(PROBLEM) Resume the blog post and comment thread about tax revenue after the Reagan tax cuts, starting right after its last sentence.

(TEXT SEGMENT)
So how the heck do righties say that revenues rose after the Reagan tax cuts? Simple. The Social Security tax rate rose from 9.3% in 1981, to 14.3% in 1987, and 15.02% in 1988. If you count the Social Security tax *revenue* as revenue, but then claim that the Social Security tax is not a tax so it wasn't really a tax hike, then you've invented the secret Right Wing Fudge Factor that they use in order to say that revenues rose despite a tax cut. But the actual income tax revenues are as I state above -- I've checked them multiple times with multiple upstream sources (OMB, IRS, etc.). In inflation-adjusted dollars, income tax cuts did exactly what you expected -- they reduced the amount of money the government took in -- and income tax hikes did exactly what you expected -- they increased the amount of money the government took in. Alrighty, then!

-- Badtux the Economics Penguin

7 comments:

  1. Dude I'm not a money guy, But as I remember social security was never supposed to be touched. Reagan not only raised the SSI tax,But they used it to balance the budget as well as they could. If SSI was never touched we wouldn't be in the state we are now.
    If my memory is flawed let me know.

    ReplyDelete
  2. Right on, brother.

    I revealed the lie of the Reagan tax cuts here.

    http://jazzbumpa.blogspot.com/2010/02/taxes-and-revenues.html

    When wingers say just about anything of substance, there is a lie there. you just have to dig deep enough to find it.

(DATA)
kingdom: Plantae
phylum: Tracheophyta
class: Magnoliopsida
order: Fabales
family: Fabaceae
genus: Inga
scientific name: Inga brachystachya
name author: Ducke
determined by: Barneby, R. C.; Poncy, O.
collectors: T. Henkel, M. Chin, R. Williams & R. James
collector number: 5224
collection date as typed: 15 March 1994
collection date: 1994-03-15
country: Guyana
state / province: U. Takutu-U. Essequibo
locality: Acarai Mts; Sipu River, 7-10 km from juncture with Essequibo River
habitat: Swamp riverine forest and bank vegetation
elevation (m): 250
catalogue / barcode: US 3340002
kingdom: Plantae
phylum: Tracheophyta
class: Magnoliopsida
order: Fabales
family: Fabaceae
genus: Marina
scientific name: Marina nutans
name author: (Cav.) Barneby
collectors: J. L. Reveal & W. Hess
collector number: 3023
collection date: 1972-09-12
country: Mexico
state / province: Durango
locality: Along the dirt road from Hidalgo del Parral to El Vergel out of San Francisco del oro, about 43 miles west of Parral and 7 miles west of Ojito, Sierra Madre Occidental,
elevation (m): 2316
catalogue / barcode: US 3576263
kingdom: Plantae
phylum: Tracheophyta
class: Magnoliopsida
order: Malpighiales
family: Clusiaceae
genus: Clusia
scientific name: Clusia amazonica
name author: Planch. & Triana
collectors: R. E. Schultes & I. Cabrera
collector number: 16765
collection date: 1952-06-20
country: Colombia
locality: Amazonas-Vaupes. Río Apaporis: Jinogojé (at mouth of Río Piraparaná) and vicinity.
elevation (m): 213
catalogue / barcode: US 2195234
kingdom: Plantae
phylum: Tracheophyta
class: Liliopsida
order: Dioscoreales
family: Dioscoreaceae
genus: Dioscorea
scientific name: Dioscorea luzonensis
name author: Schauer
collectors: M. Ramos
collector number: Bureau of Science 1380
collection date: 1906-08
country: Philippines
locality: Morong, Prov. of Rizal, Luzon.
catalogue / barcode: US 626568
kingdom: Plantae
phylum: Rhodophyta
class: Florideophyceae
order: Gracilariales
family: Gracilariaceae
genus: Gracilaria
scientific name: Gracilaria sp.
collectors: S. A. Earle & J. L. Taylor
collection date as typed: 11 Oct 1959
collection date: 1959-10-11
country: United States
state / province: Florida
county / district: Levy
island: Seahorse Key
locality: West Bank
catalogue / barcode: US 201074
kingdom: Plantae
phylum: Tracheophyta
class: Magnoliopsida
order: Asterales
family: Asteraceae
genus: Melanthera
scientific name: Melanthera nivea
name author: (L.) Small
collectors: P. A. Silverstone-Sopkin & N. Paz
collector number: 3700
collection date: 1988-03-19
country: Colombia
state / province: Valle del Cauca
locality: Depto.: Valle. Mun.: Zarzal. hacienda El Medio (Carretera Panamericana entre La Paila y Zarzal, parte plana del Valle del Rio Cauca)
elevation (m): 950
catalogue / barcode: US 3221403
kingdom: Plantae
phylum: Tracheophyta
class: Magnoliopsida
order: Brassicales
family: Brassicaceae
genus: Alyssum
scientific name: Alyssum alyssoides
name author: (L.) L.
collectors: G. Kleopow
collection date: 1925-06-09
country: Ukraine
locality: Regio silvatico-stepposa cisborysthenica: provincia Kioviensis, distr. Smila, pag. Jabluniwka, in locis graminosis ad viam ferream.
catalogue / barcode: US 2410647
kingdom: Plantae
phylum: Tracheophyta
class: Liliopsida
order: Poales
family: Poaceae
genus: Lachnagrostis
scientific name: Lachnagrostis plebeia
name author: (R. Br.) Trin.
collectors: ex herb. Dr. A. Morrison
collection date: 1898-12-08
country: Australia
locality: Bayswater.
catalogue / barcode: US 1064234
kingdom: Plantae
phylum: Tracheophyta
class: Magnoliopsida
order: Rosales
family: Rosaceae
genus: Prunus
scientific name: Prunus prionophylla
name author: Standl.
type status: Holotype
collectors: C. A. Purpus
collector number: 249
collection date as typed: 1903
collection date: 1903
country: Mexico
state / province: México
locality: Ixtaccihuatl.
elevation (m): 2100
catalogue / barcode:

(REPLY TO THE EXERCISE)
    Of course, sometimes it's lying right there on the surface.

    Cheers!
    JzB who knows how to graph

    ReplyDelete
  3. The Maine Democratic party is fighting tooth and nail to preserve last year's tax 'victory', where the top rate of state income tax was reduced from 8.5 to 6.5% and the sales tax extended to make up the revenue shortfall.

    This is one of the signature accomplishments of a Democratic legislature in a safely blue state.

    ReplyDelete
  4. Well, Davis, here is another example of shifting the tax burden to those that can least afford it.

    The rich get richer, and the poor get poorer.

    ReplyDelete
  5. Yeah. Democrat is the new Republican.

    RNC HQ is the new Bedlam.

    WASF,
    JzB

    ReplyDelete
  6. Alan Greenspan, in a burst of rare honesty, called Bill Clinton "the best Republican President of the past 30 years." I'm not seeing any signs that Barry O'Bama's administration is much different from Clinton's, his healthcare reform was quite conservative (I mean, the damned thing was basically designed by the Heritage Foundation, yo!), DADT could very well have been repealed by Eisenhower (who, recall, deployed the 101st Airborne to enforce desegregation at Little Rock High), and his financial system reform stops far short of re-instating the FDR-era regulatory environment... it is, daresay, conservative.

    But as JZB sez, the Republicans have gone batshit insane recently, trying to push a radical agenda that's anything *but* conservative. So we have the conservative party in America today (the Democrats), and we have the batshit fucking insane party (the Republicans). As JZB sez, WASF...

    - Badtux the wishing-for-better Penguin

    ReplyDelete
  7. Davis, if Maine is safely blue, what's with Maine's two Republican senators?